## Exercise instructions
Please restate the records that follow word for word, omitting any images.

## Task inputs
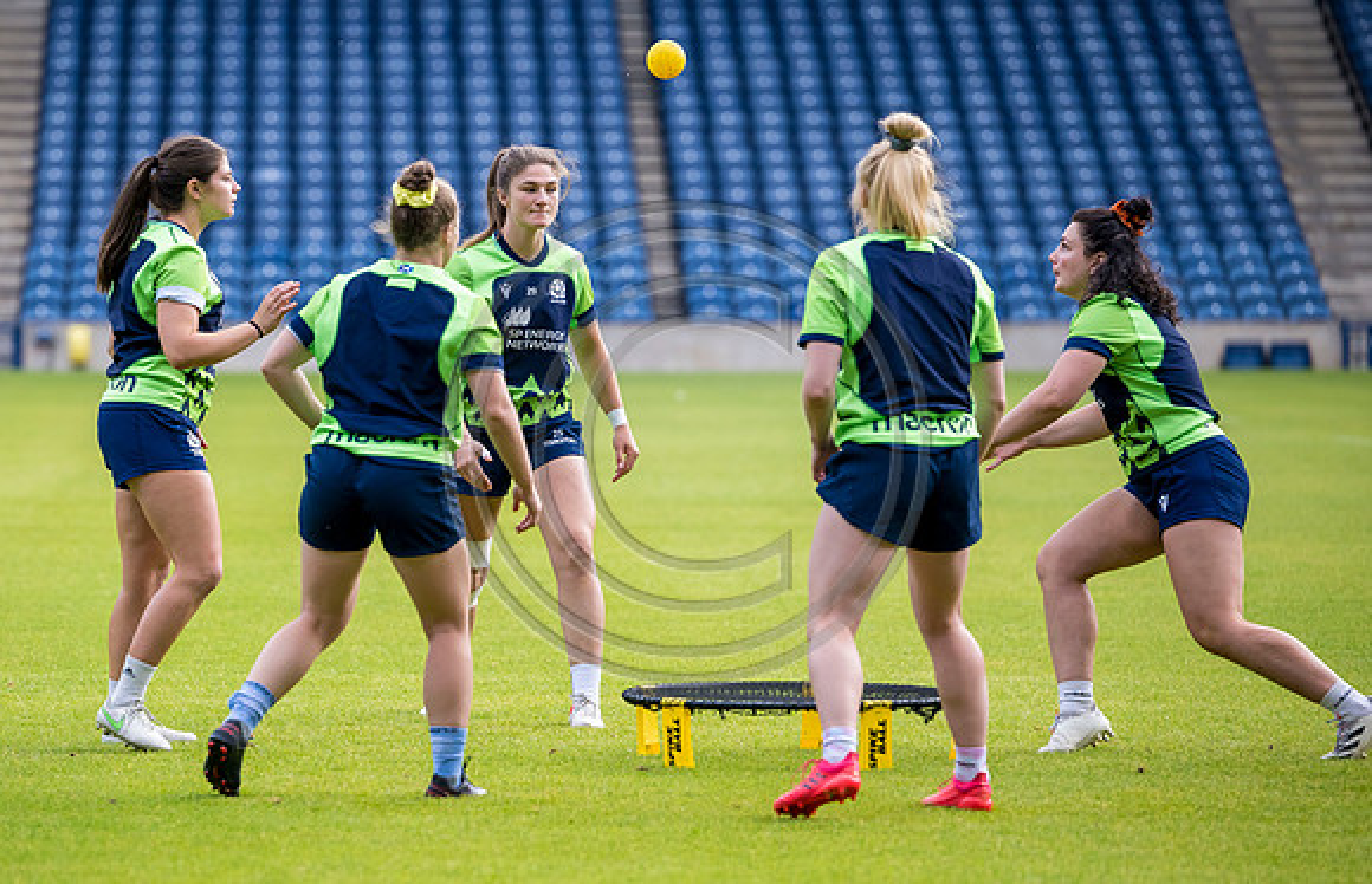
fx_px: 9251
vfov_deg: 5.5
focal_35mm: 245
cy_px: 477
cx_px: 447
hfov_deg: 8.5
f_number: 3.2
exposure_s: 1/1250
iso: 800
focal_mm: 180
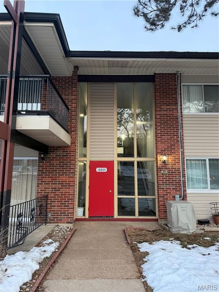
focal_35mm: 24
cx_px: 110
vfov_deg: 71.6
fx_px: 203
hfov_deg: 56.8
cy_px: 146
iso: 250
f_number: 1.78
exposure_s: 1/60
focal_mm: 6.76
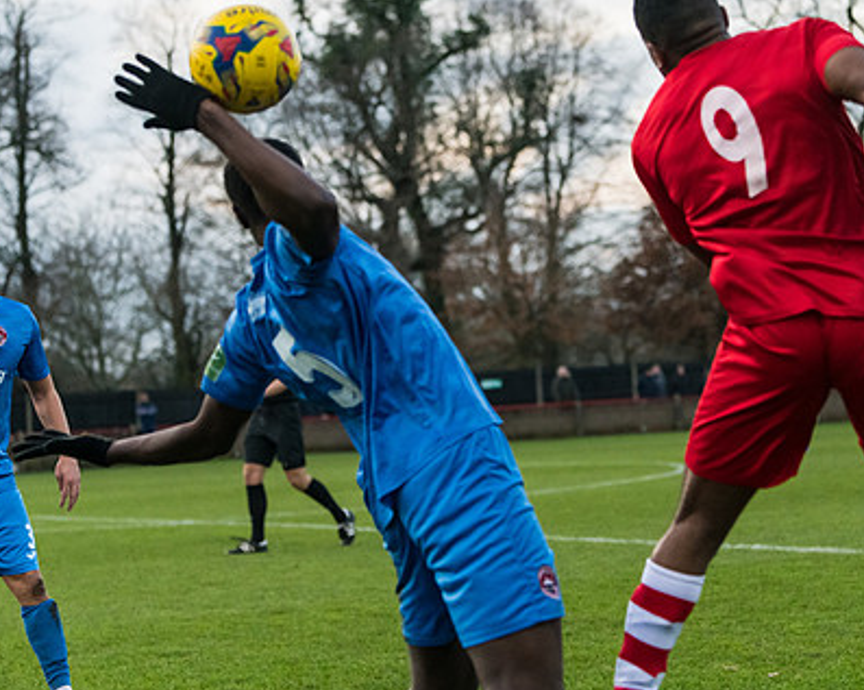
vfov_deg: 13.7
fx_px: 2862
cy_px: 261
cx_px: 473
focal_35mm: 112
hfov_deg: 17.2
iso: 2000
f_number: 2.8
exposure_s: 1/3200
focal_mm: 70
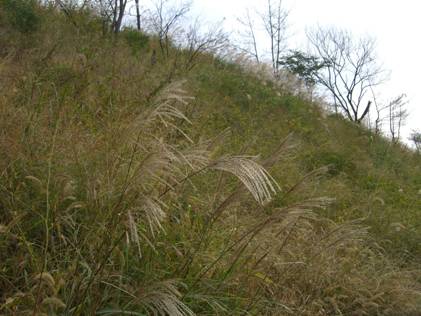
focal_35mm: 38
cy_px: 158
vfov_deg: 37.7
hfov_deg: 49.0
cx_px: 210
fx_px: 462
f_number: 8
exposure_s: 1/160
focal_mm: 7.9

## Response to the exercise
fx_px: 9251
vfov_deg: 5.5
focal_35mm: 245
cy_px: 477
cx_px: 447
hfov_deg: 8.5
f_number: 3.2
exposure_s: 1/1250
iso: 800
focal_mm: 180
focal_35mm: 24
cx_px: 110
vfov_deg: 71.6
fx_px: 203
hfov_deg: 56.8
cy_px: 146
iso: 250
f_number: 1.78
exposure_s: 1/60
focal_mm: 6.76
vfov_deg: 13.7
fx_px: 2862
cy_px: 261
cx_px: 473
focal_35mm: 112
hfov_deg: 17.2
iso: 2000
f_number: 2.8
exposure_s: 1/3200
focal_mm: 70
focal_35mm: 38
cy_px: 158
vfov_deg: 37.7
hfov_deg: 49.0
cx_px: 210
fx_px: 462
f_number: 8
exposure_s: 1/160
focal_mm: 7.9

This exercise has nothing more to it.